Member of the Iowa Senate from the 24th and 25th district
- In office 1892–1904

Personal details
- Born: 10 December 1844 Parish of Moore, Roscomon County, Ireland
- Died: 25 February 1920 (aged 75) Cedar Rapids, Iowa
- Party: Republican
- Spouse: Ellen
- Children: Mary, Anna, Joseph, Ellen and James (twins), Leo, Rose, Agnes, Robert, and Josephine
- Occupation: Businessman, Farmer, Stone Cutter

= John Aloysius Green =

American mine owner (1844–1920)

John Aloysius Green was born in the parish of Moore, County Roscommon, Ireland, 10 December 1844. His parents were John Green and Bridget (Kenny) Green. John A. Green came to Boston, Massachusetts, September 2, 1852, and attended the common schools. In 1860 he learned the monumental trade and worked at it for ten years. Later he worked in granite, sandstone and last of all limestone.

Mr. Green came west in 1865, living for a time in Joliet, Illinois.
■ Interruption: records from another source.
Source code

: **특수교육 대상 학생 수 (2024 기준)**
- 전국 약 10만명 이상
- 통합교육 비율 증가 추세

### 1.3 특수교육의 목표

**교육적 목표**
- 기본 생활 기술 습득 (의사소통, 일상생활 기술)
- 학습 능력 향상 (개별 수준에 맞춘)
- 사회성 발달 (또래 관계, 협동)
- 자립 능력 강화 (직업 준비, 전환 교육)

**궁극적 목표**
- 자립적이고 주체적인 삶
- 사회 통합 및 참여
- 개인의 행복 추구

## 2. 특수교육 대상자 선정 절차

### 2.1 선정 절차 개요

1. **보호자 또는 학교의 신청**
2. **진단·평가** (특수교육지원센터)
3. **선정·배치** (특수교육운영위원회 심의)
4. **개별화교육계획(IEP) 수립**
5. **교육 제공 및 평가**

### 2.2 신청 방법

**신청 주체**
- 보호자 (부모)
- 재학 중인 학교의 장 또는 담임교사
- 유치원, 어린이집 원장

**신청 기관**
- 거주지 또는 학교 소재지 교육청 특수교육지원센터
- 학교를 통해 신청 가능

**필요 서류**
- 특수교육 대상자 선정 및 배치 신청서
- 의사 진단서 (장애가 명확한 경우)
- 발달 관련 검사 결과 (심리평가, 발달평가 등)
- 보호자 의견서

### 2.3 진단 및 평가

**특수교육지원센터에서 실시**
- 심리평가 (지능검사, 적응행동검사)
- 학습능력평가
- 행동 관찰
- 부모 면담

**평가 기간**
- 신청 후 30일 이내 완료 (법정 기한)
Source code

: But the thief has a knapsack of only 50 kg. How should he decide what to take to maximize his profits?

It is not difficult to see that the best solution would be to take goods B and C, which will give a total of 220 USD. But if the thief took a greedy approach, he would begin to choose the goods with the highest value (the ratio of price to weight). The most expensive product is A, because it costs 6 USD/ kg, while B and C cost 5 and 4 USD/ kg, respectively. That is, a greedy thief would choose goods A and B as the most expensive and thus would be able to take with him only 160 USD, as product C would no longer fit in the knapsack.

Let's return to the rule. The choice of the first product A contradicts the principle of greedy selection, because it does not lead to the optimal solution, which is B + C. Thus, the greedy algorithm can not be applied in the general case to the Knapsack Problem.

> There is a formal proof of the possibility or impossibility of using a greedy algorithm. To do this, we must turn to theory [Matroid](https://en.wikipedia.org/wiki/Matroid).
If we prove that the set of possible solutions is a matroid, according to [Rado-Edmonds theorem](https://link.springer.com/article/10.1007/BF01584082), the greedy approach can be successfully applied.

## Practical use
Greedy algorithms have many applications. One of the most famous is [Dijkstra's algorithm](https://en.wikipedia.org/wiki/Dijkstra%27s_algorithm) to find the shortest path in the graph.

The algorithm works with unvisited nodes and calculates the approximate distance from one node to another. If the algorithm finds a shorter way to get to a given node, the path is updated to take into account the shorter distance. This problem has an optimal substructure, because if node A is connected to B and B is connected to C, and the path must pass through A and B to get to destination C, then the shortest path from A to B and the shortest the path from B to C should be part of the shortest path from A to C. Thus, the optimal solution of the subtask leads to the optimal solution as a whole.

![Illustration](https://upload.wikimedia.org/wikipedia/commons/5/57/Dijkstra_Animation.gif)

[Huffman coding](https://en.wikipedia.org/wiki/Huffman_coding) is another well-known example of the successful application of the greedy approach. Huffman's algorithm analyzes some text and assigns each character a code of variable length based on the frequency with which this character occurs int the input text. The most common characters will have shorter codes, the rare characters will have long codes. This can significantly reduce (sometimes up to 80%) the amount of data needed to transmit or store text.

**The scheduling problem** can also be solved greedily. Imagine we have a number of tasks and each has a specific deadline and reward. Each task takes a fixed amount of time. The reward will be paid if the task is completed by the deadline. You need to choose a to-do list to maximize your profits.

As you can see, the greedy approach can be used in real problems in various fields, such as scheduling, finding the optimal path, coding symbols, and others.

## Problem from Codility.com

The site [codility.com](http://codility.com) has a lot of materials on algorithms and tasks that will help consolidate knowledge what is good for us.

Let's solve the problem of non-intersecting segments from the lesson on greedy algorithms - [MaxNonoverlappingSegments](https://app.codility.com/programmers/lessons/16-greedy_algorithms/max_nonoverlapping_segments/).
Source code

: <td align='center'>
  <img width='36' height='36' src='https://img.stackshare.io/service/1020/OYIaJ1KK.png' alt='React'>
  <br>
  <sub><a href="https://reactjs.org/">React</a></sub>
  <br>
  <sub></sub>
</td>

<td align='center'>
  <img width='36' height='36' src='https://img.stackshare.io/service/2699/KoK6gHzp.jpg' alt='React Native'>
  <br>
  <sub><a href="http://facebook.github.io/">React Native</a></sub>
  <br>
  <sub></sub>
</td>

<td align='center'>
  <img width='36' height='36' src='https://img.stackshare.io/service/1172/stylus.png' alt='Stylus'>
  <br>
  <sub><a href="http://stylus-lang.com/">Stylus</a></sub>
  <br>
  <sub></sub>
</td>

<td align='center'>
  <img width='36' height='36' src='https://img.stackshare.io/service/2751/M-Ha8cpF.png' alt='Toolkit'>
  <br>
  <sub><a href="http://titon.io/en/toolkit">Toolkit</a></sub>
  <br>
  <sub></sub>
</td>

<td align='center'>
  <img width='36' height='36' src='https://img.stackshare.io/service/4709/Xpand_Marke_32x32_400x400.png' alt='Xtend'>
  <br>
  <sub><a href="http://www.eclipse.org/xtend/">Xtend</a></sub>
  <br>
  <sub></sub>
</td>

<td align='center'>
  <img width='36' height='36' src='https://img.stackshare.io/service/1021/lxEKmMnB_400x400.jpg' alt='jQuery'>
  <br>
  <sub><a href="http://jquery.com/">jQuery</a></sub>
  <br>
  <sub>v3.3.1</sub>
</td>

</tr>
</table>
In 1867 he worked at the Rock Island Arsenal as a stone-cutter, and in the same year he went to Wyoming, where he cut stone for Union Pacific bridges, forty miles west of Cheyenne. He returned to Joliet in the winter of the same year. March 17, 1868, then a lonely spot in the wilderness, now the site of Stone City, Iowa, a prosperous community in the late 19th century that added great wealth to the state and to Jones County, built, as its name indicates, on the business inaugurated by Mr. Green when he opened the Champion quarries.

Champion Quarry, October 19, 1895

For nearly fifty years, the quarries produced steadily, amounting to more than 4.5 billion dollars in sales. 1896 records indicate 1,000 men employed among the city's quarries, carving 160,000 loads of stone in a single year with a market value of 3.75 million dollars. In his most productive years (1869-1890s), J.A. Green operated three quarries (known as "Champion 1," "Champion 2," and "John Allen") using nearby Anamosa State Penitentiary labor. All provided high-quality stone to the Midwest. Green's various business ventures included other quarries in Iowa, Minnesota, and Missouri, as well as mason supply and sand dredging companies in Cedar Rapids, Iowa. With his financial success and a keen eye for marketing, Green soon envisioned a city made entirely of stone to accommodate the growing population (from 60 to almost 500 by 1880).
In 1875, he married Ellen Green, of Joliet, Illinois, and to them were born —Mary, Anna, Joseph, Ellen and James, twins, Leo, Rose, Agnes, Robert, and Josephine.

In addition to the Champion quarries, Mr. Green opened a quarry on Buffalo Creek, worked the old state quarry on the Wapsipinicon River for a time, a quarry at Wasioja, Minnesota, and one at Shuster, Missouri. He was the first in the United States to employ hydraulic power for stripping quarries, and he was also the first to load large holes with several hundred pounds of black powder, to shake the hills and loosen thousands of tons of stone at one blast.
In 1892 he was elected to the Iowa Senate from the twenty-fourth senatorial district, a Republican division comprising Jones and Cedar counties. He was an unsuccessful candidate for congressional honors in 1904, receiving, however, 2,760 more votes than were given for the head of his ticket in the fifth congressional district of Iowa.